RECORDS SUPPLIED START

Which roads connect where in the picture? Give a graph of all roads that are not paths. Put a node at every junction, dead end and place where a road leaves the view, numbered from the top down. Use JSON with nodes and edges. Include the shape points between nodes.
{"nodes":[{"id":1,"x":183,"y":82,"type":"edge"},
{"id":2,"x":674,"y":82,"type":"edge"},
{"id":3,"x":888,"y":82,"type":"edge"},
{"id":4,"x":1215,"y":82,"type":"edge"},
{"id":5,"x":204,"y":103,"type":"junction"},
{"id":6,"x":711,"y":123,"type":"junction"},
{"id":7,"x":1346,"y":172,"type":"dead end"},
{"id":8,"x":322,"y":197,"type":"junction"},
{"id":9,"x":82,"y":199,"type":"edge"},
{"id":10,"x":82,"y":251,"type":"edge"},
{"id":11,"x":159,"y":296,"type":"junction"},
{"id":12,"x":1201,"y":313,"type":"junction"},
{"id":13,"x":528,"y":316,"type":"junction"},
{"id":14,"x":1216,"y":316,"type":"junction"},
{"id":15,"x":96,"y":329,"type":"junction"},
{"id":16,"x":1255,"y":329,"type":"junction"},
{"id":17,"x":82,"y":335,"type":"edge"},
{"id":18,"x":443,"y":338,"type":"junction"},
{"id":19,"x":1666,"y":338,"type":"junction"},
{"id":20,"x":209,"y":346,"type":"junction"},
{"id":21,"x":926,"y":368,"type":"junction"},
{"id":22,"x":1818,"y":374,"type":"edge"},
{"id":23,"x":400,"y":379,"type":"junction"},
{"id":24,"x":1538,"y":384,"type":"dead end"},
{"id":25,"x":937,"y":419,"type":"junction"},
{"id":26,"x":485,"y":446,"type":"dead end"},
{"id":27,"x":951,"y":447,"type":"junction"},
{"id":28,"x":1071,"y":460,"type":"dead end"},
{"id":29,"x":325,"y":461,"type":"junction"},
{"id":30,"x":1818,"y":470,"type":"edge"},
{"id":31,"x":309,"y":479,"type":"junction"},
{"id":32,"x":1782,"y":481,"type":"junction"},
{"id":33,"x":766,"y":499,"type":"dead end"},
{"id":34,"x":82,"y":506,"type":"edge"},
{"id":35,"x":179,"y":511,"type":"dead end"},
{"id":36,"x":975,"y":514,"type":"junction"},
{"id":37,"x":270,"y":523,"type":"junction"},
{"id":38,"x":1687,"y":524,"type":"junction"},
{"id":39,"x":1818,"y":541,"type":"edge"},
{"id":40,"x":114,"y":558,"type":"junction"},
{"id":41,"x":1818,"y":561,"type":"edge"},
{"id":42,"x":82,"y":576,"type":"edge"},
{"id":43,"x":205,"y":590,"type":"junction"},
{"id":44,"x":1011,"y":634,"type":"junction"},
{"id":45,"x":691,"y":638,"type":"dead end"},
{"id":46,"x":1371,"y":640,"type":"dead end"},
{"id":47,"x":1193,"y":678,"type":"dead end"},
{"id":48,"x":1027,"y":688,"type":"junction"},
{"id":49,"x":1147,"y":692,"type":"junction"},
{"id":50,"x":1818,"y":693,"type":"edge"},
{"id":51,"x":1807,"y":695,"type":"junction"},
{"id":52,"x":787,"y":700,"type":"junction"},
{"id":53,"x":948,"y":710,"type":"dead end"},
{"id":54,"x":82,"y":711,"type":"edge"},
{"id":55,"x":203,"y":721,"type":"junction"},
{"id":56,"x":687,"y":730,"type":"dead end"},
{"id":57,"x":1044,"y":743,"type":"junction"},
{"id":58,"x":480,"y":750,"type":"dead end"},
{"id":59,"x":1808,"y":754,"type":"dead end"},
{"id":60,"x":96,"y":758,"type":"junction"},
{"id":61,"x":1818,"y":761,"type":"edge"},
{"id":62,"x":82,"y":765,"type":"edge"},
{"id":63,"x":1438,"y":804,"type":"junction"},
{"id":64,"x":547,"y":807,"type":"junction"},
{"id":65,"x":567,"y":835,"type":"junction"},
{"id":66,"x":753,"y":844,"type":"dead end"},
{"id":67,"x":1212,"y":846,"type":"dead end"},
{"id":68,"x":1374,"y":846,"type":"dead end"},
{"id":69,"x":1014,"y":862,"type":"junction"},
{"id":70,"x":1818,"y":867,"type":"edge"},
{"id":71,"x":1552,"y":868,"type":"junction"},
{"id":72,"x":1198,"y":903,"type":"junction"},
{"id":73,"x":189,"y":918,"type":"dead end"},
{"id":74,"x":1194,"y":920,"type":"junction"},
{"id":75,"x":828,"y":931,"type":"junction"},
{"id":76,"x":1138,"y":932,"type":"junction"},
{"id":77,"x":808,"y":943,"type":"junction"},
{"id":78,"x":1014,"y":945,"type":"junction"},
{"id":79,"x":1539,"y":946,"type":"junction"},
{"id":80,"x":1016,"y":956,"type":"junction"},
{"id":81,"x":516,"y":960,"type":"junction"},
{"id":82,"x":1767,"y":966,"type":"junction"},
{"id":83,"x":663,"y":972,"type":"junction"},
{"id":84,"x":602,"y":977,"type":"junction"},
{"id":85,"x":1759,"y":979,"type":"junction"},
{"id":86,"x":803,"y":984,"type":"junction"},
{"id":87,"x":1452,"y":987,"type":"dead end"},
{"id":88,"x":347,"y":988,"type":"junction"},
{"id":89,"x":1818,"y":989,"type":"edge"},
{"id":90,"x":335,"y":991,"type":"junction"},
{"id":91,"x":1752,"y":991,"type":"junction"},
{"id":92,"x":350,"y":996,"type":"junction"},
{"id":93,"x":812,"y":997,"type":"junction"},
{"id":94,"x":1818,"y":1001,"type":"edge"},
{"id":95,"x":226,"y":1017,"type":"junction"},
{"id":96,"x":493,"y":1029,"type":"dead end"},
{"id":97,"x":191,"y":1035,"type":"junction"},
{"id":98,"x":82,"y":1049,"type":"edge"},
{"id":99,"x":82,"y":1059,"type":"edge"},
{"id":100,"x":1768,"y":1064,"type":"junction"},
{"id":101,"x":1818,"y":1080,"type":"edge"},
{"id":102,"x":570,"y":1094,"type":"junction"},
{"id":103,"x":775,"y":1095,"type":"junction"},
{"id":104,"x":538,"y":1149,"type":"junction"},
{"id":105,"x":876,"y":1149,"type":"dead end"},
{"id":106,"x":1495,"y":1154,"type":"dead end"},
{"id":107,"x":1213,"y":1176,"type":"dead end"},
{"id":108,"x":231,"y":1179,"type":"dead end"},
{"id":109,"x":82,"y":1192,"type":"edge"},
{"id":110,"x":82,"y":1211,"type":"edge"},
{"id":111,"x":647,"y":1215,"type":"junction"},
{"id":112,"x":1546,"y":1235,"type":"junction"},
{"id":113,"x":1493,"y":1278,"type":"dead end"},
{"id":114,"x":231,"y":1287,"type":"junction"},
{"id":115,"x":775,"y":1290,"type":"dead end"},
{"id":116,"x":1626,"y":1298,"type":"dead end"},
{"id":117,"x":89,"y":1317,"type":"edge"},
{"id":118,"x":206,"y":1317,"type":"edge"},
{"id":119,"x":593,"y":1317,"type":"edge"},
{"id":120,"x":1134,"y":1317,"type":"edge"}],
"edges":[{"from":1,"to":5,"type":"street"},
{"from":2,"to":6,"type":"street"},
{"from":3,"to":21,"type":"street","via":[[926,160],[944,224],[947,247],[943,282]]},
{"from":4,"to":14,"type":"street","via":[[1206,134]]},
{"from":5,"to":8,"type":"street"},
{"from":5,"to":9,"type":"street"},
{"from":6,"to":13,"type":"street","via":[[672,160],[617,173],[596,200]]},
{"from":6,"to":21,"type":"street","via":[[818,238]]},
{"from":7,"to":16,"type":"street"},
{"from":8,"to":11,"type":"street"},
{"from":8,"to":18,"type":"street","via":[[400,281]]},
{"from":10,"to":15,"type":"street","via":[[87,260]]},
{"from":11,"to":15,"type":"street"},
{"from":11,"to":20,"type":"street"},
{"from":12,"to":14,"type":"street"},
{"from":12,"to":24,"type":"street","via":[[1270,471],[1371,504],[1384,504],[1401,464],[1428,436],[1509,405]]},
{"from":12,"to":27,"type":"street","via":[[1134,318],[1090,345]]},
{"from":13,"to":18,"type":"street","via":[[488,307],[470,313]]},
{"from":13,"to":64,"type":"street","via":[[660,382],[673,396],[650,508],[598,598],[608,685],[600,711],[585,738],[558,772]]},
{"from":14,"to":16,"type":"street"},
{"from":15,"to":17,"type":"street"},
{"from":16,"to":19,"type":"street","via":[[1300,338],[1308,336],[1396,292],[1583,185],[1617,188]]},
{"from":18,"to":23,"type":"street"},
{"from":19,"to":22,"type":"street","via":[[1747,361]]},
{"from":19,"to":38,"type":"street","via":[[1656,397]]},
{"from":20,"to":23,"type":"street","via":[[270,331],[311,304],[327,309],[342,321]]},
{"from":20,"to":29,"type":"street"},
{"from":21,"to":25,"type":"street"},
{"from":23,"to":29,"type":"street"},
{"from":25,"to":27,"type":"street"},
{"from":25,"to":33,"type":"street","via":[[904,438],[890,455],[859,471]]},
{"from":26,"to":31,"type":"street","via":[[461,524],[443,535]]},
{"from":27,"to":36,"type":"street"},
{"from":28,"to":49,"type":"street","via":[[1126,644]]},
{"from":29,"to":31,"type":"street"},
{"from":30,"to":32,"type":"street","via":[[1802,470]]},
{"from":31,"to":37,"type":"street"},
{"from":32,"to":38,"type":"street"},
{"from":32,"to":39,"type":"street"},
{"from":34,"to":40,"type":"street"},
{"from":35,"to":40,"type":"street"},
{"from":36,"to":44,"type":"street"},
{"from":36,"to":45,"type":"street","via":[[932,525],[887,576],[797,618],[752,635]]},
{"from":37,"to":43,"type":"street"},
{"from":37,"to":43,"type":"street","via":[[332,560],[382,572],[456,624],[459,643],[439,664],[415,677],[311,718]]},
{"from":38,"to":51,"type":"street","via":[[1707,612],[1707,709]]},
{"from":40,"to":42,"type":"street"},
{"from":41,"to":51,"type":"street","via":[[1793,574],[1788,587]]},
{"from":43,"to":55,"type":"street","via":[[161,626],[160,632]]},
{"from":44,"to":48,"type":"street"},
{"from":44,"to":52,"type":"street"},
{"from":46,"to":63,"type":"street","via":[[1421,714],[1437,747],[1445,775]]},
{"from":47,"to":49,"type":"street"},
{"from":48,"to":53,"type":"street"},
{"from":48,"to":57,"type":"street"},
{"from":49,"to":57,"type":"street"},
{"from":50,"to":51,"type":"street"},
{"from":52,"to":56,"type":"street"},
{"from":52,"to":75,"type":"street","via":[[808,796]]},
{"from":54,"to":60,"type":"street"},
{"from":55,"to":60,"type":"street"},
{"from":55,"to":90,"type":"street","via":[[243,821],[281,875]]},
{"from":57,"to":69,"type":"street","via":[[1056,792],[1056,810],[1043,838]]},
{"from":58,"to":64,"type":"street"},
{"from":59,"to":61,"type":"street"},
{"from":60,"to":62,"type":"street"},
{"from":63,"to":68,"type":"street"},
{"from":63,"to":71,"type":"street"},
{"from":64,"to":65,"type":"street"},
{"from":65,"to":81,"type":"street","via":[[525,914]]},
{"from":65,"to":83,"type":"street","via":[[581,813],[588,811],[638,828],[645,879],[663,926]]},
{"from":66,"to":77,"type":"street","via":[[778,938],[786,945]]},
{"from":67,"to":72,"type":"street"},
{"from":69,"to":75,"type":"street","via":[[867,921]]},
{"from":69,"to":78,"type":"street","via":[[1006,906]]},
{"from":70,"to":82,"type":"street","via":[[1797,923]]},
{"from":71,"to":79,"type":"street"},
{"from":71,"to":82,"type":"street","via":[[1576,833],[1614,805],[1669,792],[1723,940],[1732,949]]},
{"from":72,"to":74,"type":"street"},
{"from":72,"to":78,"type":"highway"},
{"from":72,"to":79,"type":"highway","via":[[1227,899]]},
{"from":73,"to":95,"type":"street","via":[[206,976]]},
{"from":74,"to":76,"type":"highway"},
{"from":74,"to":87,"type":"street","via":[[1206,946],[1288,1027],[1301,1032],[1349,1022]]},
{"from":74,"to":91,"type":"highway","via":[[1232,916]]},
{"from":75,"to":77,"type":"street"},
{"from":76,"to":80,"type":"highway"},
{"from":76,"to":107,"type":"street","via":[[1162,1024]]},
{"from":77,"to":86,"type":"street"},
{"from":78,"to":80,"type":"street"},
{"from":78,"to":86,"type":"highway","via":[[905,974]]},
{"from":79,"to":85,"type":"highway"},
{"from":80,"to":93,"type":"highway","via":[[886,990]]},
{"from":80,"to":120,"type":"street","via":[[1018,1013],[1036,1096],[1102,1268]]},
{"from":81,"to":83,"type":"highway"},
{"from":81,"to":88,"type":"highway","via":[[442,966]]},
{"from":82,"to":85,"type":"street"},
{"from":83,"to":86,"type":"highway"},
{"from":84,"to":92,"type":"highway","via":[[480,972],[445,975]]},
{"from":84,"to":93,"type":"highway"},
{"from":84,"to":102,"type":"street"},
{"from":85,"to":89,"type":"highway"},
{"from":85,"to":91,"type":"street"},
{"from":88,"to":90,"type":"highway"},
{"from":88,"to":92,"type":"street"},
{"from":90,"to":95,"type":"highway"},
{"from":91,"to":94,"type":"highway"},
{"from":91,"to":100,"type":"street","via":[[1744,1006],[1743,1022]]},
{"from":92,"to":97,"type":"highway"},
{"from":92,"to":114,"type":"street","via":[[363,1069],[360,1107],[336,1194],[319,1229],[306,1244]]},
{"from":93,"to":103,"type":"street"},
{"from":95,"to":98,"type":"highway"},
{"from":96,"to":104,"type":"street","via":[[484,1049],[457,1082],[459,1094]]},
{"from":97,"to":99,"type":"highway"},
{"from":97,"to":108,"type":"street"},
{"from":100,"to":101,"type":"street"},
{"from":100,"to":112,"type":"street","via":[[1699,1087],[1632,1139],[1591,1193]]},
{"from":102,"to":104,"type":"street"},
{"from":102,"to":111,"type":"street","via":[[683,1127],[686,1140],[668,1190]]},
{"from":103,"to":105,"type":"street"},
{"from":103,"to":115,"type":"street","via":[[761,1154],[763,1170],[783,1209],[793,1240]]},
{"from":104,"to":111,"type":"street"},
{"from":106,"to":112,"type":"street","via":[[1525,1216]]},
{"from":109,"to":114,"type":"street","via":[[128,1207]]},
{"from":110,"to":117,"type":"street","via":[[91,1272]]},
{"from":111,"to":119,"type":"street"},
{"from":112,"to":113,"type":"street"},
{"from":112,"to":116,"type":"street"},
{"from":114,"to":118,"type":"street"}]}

RECORDS SUPPLIED END

◆ **EXERCISE BRIEF**: Could you filter the material above and copy each line that holds the word "nodes"?

◆ **SOLVED EXERCISE**:
Which roads connect where in the picture? Give a graph of all roads that are not paths. Put a node at every junction, dead end and place where a road leaves the view, numbered from the top down. Use JSON with nodes and edges. Include the shape points between nodes.
{"nodes":[{"id":1,"x":183,"y":82,"type":"edge"},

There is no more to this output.